▶ _Description of the task_:
Rewrite all of the data below as a numbered list, one line per item, leaving out any blank lines.

══ Extracted records ══

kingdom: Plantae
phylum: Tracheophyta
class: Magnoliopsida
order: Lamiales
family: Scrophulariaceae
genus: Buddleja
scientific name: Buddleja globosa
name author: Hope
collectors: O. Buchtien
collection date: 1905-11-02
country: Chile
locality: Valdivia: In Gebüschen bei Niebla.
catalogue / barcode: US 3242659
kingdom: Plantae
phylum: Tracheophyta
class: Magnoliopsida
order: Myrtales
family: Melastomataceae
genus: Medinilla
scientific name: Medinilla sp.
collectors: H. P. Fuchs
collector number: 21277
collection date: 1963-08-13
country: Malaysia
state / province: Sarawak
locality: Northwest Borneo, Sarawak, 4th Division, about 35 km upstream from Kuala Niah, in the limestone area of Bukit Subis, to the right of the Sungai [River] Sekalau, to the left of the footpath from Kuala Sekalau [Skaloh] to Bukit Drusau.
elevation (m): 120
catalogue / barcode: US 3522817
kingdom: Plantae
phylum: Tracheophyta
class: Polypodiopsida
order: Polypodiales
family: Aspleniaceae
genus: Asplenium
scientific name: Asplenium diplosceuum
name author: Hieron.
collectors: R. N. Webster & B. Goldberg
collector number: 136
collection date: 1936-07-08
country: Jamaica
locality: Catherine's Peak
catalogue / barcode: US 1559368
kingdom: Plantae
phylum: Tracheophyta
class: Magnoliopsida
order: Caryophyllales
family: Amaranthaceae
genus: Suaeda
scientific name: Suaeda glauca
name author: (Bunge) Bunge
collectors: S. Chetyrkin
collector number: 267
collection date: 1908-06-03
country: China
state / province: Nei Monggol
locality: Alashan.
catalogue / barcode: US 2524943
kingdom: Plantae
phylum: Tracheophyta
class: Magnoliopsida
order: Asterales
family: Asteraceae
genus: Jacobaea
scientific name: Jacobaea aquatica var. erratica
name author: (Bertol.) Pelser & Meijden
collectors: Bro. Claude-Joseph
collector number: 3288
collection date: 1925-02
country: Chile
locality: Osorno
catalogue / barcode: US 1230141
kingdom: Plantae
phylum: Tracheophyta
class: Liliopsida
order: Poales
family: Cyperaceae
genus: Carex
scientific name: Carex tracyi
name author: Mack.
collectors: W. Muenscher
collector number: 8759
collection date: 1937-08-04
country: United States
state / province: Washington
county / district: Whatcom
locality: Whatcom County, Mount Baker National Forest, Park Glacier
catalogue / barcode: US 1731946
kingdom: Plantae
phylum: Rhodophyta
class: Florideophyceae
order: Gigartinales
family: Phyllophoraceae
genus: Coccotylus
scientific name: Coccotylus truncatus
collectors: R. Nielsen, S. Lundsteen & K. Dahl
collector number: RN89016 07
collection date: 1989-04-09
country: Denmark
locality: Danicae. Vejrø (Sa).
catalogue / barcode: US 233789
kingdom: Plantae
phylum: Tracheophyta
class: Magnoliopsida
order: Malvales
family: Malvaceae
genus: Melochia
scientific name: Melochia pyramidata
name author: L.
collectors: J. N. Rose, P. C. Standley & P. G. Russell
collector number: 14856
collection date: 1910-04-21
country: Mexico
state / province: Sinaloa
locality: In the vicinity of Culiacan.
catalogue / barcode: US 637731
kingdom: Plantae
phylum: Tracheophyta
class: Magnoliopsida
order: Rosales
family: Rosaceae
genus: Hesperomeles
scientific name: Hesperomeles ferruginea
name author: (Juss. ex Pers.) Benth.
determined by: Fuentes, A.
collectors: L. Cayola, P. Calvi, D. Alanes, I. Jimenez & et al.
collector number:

═══

▶ _Answer_:
1. kingdom: Plantae
2. phylum: Tracheophyta
3. class: Magnoliopsida
4. order: Lamiales
5. family: Scrophulariaceae
6. genus: Buddleja
7. scientific name: Buddleja globosa
8. name author: Hope
9. collectors: O. Buchtien
10. collection date: 1905-11-02
11. country: Chile
12. locality: Valdivia: In Gebüschen bei Niebla.
13. catalogue / barcode: US 3242659
14. kingdom: Plantae
15. phylum: Tracheophyta
16. class: Magnoliopsida
17. order: Myrtales
18. family: Melastomataceae
19. genus: Medinilla
20. scientific name: Medinilla sp.
21. collectors: H. P. Fuchs
22. collector number: 21277
23. collection date: 1963-08-13
24. country: Malaysia
25. state / province: Sarawak
26. locality: Northwest Borneo, Sarawak, 4th Division, about 35 km upstream from Kuala Niah, in the limestone area of Bukit Subis, to the right of the Sungai [River] Sekalau, to the left of the footpath from Kuala Sekalau [Skaloh] to Bukit Drusau.
27. elevation (m): 120
28. catalogue / barcode: US 3522817
29. kingdom: Plantae
30. phylum: Tracheophyta
31. class: Polypodiopsida
32. order: Polypodiales
33. family: Aspleniaceae
34. genus: Asplenium
35. scientific name: Asplenium diplosceuum
36. name author: Hieron.
37. collectors: R. N. Webster & B. Goldberg
38. collector number: 136
39. collection date: 1936-07-08
40. country: Jamaica
41. locality: Catherine's Peak
42. catalogue / barcode: US 1559368
43. kingdom: Plantae
44. phylum: Tracheophyta
45. class: Magnoliopsida
46. order: Caryophyllales
47. family: Amaranthaceae
48. genus: Suaeda
49. scientific name: Suaeda glauca
50. name author: (Bunge) Bunge
51. collectors: S. Chetyrkin
52. collector number: 267
53. collection date: 1908-06-03
54. country: China
55. state / province: Nei Monggol
56. locality: Alashan.
57. catalogue / barcode: US 2524943
58. kingdom: Plantae
59. phylum: Tracheophyta
60. class: Magnoliopsida
61. order: Asterales
62. family: Asteraceae
63. genus: Jacobaea
64. scientific name: Jacobaea aquatica var. erratica
65. name author: (Bertol.) Pelser & Meijden
66. collectors: Bro. Claude-Joseph
67. collector number: 3288
68. collection date: 1925-02
69. country: Chile
70. locality: Osorno
71. catalogue / barcode: US 1230141
72. kingdom: Plantae
73. phylum: Tracheophyta
74. class: Liliopsida
75. order: Poales
76. family: Cyperaceae
77. genus: Carex
78. scientific name: Carex tracyi
79. name author: Mack.
80. collectors: W. Muenscher
81. collector number: 8759
82. collection date: 1937-08-04
83. country: United States
84. state / province: Washington
85. county / district: Whatcom
86. locality: Whatcom County, Mount Baker National Forest, Park Glacier
87. catalogue / barcode: US 1731946
88. kingdom: Plantae
89. phylum: Rhodophyta
90. class: Florideophyceae
91. order: Gigartinales
92. family: Phyllophoraceae
93. genus: Coccotylus
94. scientific name: Coccotylus truncatus
95. collectors: R. Nielsen, S. Lundsteen & K. Dahl
96. collector number: RN89016 07
97. collection date: 1989-04-09
98. country: Denmark
99. locality: Danicae. Vejrø (Sa).
100. catalogue / barcode: US 233789
101. kingdom: Plantae
102. phylum: Tracheophyta
103. class: Magnoliopsida
104. order: Malvales
105. family: Malvaceae
106. genus: Melochia
107. scientific name: Melochia pyramidata
108. name author: L.
109. collectors: J. N. Rose, P. C. Standley & P. G. Russell
110. collector number: 14856
111. collection date: 1910-04-21
112. country: Mexico
113. state / province: Sinaloa
114. locality: In the vicinity of Culiacan.
115. catalogue / barcode: US 637731
116. kingdom: Plantae
117. phylum: Tracheophyta
118. class: Magnoliopsida
119. order: Rosales
120. family: Rosaceae
121. genus: Hesperomeles
122. scientific name: Hesperomeles ferruginea
123. name author: (Juss. ex Pers.) Benth.
124. determined by: Fuentes, A.
125. collectors: L. Cayola, P. Calvi, D. Alanes, I. Jimenez & et al.
126. collector number:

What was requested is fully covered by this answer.